Hours later, a 14-member investigative team made up of several coalition states and Yemen, promised to conduct an “independent” probe into the allegations.

The team has already investigated claims of attacks on a residential area, hospitals, markets, a wedding and World Food Programme aid trucks.

It found the coalition guilty of “mistakenly” hitting a residential compound and an MSF-run hospital, but accused the rebels of having used the hospital as a hideout.

Humanitarian flights resume

The latest strikes come as the coalition said it would allow humanitarian flights into Sanaa’s international airport from Monday, after a closure of several days due to renewed hostilities around the rebel-held capital.

“Sanaa international airport will be reopened to United Nations flights and those of other agencies from Monday,” a coalition statement said.

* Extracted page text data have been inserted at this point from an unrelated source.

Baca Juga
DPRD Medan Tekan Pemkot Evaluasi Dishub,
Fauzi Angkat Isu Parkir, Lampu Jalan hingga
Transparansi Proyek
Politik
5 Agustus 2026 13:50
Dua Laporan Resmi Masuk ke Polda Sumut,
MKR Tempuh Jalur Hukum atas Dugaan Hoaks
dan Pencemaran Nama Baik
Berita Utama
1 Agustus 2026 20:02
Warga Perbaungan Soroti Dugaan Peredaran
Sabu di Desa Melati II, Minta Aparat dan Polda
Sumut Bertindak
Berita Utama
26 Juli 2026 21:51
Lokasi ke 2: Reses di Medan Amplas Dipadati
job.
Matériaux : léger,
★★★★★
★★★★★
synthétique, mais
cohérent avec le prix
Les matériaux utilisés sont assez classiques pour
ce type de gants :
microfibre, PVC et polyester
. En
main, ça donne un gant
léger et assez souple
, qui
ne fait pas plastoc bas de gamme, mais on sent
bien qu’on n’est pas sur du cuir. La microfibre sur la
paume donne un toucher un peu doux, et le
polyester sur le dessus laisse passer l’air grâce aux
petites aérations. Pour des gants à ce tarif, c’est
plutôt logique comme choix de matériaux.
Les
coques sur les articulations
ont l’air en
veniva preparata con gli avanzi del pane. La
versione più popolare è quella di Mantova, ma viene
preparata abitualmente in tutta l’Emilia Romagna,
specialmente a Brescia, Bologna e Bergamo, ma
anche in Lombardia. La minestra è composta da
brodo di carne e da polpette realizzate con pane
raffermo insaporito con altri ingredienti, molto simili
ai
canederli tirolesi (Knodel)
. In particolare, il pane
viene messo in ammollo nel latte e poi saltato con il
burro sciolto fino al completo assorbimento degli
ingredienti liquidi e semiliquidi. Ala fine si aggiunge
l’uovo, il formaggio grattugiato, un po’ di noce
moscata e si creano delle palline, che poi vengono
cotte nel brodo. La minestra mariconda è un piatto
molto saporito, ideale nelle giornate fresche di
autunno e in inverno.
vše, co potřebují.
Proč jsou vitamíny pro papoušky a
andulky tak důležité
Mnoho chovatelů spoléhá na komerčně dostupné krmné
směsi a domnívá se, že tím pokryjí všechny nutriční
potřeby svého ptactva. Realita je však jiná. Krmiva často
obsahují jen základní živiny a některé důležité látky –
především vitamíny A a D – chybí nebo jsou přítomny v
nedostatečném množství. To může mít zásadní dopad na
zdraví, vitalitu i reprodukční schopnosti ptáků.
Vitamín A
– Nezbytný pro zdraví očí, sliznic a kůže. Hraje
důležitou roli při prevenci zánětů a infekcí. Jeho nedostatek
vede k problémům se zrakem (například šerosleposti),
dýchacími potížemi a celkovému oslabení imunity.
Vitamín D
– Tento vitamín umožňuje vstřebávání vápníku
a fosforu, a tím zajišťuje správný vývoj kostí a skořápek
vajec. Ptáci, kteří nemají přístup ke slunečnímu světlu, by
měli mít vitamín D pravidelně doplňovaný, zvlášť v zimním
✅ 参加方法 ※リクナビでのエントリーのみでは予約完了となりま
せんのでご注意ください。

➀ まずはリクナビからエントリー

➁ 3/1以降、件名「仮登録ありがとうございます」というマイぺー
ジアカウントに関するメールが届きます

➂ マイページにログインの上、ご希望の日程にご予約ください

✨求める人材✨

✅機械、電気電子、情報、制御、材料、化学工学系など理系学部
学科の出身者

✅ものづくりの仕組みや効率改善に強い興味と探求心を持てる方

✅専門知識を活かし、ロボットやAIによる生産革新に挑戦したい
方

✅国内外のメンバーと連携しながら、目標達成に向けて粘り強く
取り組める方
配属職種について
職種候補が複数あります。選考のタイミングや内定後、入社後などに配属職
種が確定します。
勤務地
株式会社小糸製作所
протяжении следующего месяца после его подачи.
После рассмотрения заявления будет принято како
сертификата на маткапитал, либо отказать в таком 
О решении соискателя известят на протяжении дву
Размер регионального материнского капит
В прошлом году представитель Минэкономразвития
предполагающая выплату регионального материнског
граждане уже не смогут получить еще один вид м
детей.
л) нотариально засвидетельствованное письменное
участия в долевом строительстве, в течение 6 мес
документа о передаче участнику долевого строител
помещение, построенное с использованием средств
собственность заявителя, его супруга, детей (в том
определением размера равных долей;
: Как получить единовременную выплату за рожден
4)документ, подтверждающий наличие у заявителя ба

It had been closed since last Tuesday, when the coalition resumed air strikes around Sanaa following the breakdown of UN-brokered peace talks between the Yemeni government and rebels.

Saudi Arabia on Monday offered its soldiers on the front lines of the war in Yemen a month’s extra salary from King Salman, official media said.

The salary handout comes as the kingdom battles a projected $87-billion (80-billion-euros) deficit in 2016 after oil revenues collapsed by more than half over the past two years.

The United Nations says that more than 6,400 people, mostly civilians, have been killed in Yemen since last March.

A car bombing killed three soldiers in the southern province of Abyan on Monday, a security official said, after government forces launched an offensive this weekend to recapture the province from Al-Qaeda jihadists.

Also on Monday, Tunisia said the release of Tunisian-French Red Cross staffer Nourane Houas, who was kidnapped in Yemen in December last year, was a priority for Tunisian diplomacy.